Зверь нещадно забил копытом по каменному полу, пытаясь вслепую раздавить незваного гостя.
— Сволочь! — будто волчок, закружился шут и выскочил из-под ног твари. Его скромные габариты, невысокий рост, крепко сбитое телосложение — всё сыграло свою роль. А также опыт убийцы, юрким было не только его тело, но и ум.
— Лови светлячка! Ха-ха! — играючи завопил Цицерон, вновь ослепив минотавра ярким светом. Тварь отшатнулась, закрыв морду огромными ручищами. А шут сорвался с места, поймав сиюминутный шанс.

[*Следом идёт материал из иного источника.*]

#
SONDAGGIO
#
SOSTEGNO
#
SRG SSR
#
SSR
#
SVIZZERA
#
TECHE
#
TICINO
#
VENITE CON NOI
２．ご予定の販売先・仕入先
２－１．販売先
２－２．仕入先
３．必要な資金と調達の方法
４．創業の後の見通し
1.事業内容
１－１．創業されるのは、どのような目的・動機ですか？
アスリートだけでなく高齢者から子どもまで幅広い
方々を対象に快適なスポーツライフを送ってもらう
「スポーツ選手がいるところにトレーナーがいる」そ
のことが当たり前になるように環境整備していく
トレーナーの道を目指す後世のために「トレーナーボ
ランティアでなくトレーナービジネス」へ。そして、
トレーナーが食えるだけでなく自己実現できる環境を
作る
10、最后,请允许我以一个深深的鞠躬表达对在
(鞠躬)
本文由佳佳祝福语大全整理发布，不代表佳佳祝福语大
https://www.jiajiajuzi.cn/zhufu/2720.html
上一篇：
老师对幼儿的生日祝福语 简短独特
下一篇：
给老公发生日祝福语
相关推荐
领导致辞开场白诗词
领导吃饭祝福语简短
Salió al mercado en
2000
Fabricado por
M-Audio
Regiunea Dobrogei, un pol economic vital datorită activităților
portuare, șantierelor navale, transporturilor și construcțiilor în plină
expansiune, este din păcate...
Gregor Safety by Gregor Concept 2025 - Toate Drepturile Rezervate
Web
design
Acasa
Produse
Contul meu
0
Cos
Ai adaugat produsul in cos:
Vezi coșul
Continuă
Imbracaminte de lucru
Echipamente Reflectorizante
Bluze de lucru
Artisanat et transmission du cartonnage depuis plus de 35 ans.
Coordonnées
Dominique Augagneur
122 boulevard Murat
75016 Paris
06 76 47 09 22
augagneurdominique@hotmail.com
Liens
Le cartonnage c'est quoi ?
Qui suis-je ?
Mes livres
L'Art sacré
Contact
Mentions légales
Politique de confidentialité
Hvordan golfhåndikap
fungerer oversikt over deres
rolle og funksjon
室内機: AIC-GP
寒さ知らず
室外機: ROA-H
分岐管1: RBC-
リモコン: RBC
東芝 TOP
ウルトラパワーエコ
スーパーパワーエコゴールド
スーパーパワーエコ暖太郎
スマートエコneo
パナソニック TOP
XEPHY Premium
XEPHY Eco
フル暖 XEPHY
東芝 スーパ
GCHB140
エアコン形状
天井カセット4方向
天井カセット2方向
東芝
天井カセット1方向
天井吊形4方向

Под действием разрывающих эмоций он в два прыжка взобрался по корням наверх, хватаясь свободной рукой за ветви плакучей ивы. Но едва поднявшись, не устоял на ногах и кубарем покатился со склона. Всё тело трясло, словно в лихорадке, глаза жгло, мешая сориентироваться в пространстве. А поднимающийся из-под земли грохот напоминал гул подземной реки. Спящие на деревьях птицы загомонили и испуганно сорвались со своих мест.
Из пещеры показались огромные рога, что тут же были опутаны длинными прутьями ивы. За ними возникла мохнатая бычья морда, быстро поймавшая взглядом шута в красном одеянии, едва выглянув из темноты. Широкие плечи, мощный человеческий торс и вредный раззадоренный нрав — всё это медленно спускалось в овраг у реки, делая размеренные шаги.
— Повёлся! — победно зарычал Цицерон, поднимаясь с земли, весь перепачканный в талой грязи и листьях. Со стороны эти двое напоминали маленького гоблина и славного рыцаря в экстравагантных доспехах.
Махая руками и громко крича, шут побежал вслед за бурно текущей водой, туда, где его ждали вооружённые воины графа. Иногда оборачивался, ждал, кидался камнями. Словом, делал всё, чтобы минотавр не растерял всю горячность. Однако, чем дальше они отходили от пещеры, тем неохотнее зверь вёлся на глупые провокации.
— Тупая скотина! — схватив булыжник поувесистей, шут замахнулся в широкую спину. Но зверь на это лишь опасливо озирался, водя носом, ярость в глазах куда-то исчезла, её место заняла тревожность. Чёрные бычьи глаза заметались, стало видно белок.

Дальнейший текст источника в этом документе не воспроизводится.